"No Reboot" Kernel Patching - And Why You Should Care

As Linux version 4.0 was released on 15 April, one of the most discussed new features to be included in this release is "no reboot" kernel patching. With the major distros committing to support the 4.0 kernel and its features (including "no reboot" patching) at some point this year, it's a good time to take a look at what this feature actually does and what difference it will make for you.

First of all, what does it actually mean? Well, for once, this is a feature with a name that describes what it does pretty well. With versions of Linux before 4.0, when the kernel is updated via a patch, the system needs to reboot.

Kernel patches are released for a number of reasons, but fixing security holes is the most frequent reason. This is why it's important to install the patch as soon as possible.

Unlike other operating systems, Linux is able to update many different parts of the system without a reboot, but the kernel is different. Every running process integrates with the kernel intimately, so switching out parts of the kernel while it is running is quite risky.

On the other hand, rebooting the computer is irksome, and in some cases, where uptime is important, it can be a real issue. This is why "no reboot" kernel patching has been a priority for many administrators.

Recognizing this need, two companies have been hard at work on two different solutions. Red Hat has been working on kpatch, and SUSE has been working on kGraft. Both of these programs are designed to accomplish the same task, but they take a different approach and have different strengths.

Kpatch freezes every process and then reroutes system calls from the old kernel functions to the new, patched functions, before removing the old code. Because it handles every running process in one sweeping move, it runs quite fast - one to forty milliseconds and it's done. However, during this time the processes are frozen, which means there is some downtime - a mere fraction of a second, but in certain situations, that may be unacceptable.

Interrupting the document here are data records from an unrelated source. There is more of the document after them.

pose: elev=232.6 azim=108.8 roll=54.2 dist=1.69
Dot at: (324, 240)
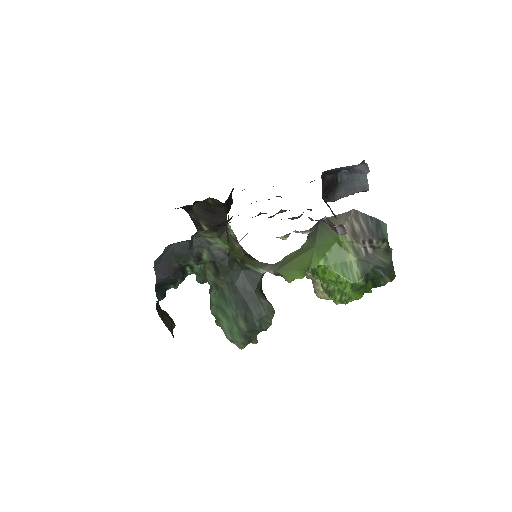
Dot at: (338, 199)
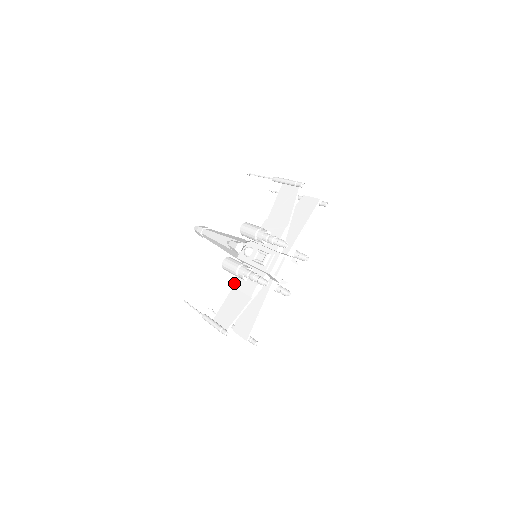
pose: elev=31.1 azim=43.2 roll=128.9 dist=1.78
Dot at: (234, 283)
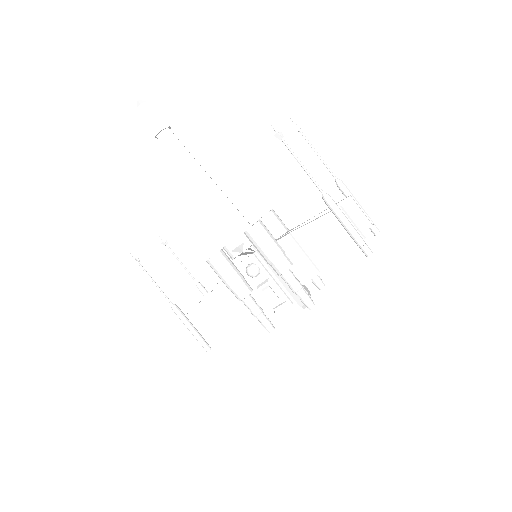
Dot at: (221, 286)
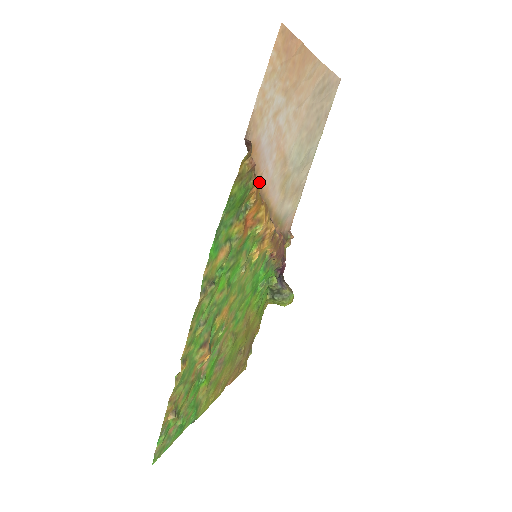
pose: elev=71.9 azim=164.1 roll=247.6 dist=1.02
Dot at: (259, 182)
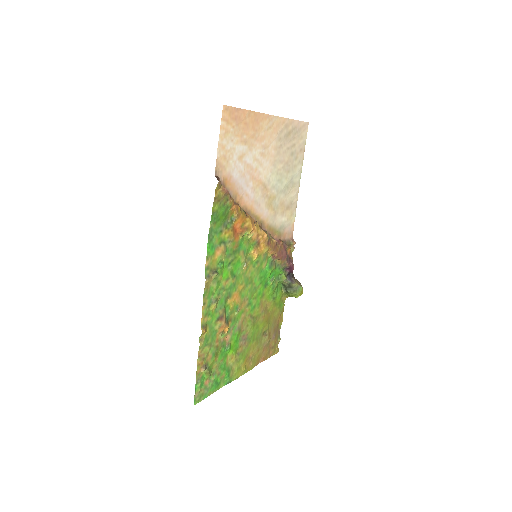
Dot at: (241, 203)
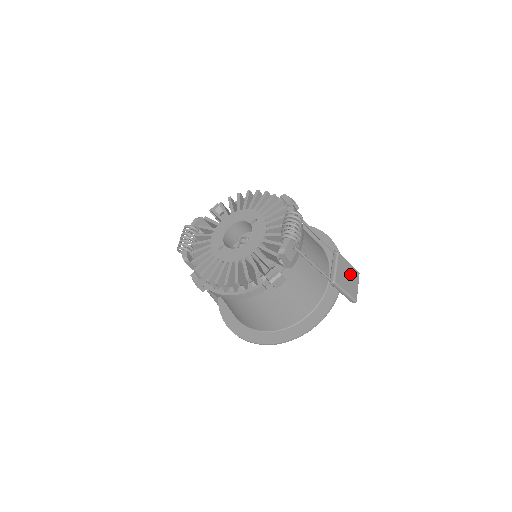
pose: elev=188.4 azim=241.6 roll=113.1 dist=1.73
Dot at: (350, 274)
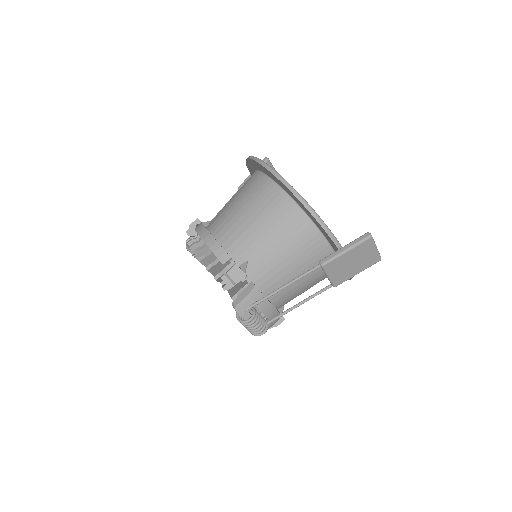
Dot at: (355, 257)
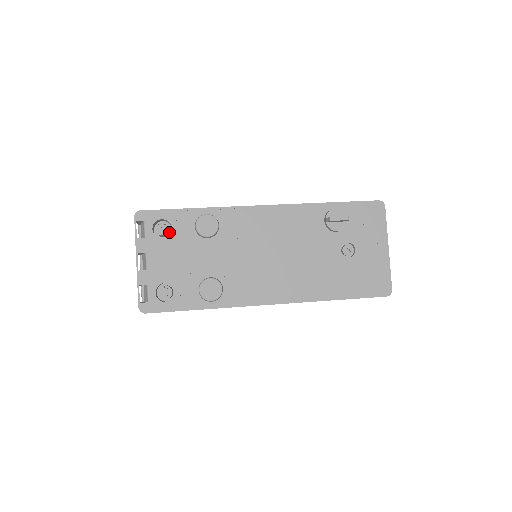
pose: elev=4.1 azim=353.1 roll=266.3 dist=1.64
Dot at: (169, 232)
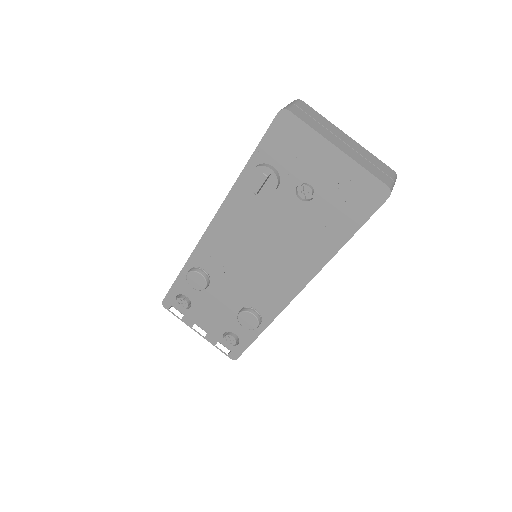
Dot at: occluded
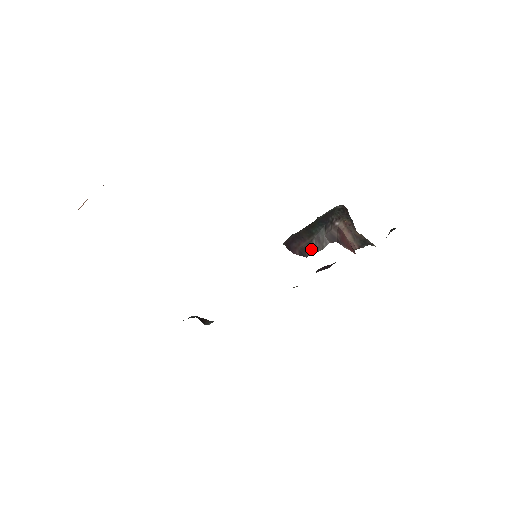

kGraft, on the other hand, handles each thread one by one, as they make system calls (without forcing them to freeze first) until all of the threads are running the patched code. At this point, the patch is fully installed and the old code is replaced. This process takes longer to complete the patch, but it does it without any downtime.

Having solved the same problem separately, from two different angles, the 2 companies then came together in October last year. They looked at how their different approaches could be fused together, and the result of this merge has been pushed into version 4.0 of the kernel.

So, having described what "no reboot" kernel patching is, and how it works, the next question most users will have is "what difference does it make?"

For desktop users, the difference is relatively trivial. For users without 4.0, installing a kernel patch means rebooting the system, which means you must save your work and interrupt your work-flow. This is irritating, and can cause a small hiccup in your productivity. If everyone in a medium or large office has to install a patch on the same day, it hit productivity a bit harder. However, this is a relatively small cost and is worthwhile to ensure security.

On the other hand, some servers and critical real-time applications must not be taken down without advanced scheduling, even for a few minutes. This can be a pain when administrators need to keep the system secure and a patch is released to repair a newly discovered security hole. In this case, no-reboot patching becomes a real boon.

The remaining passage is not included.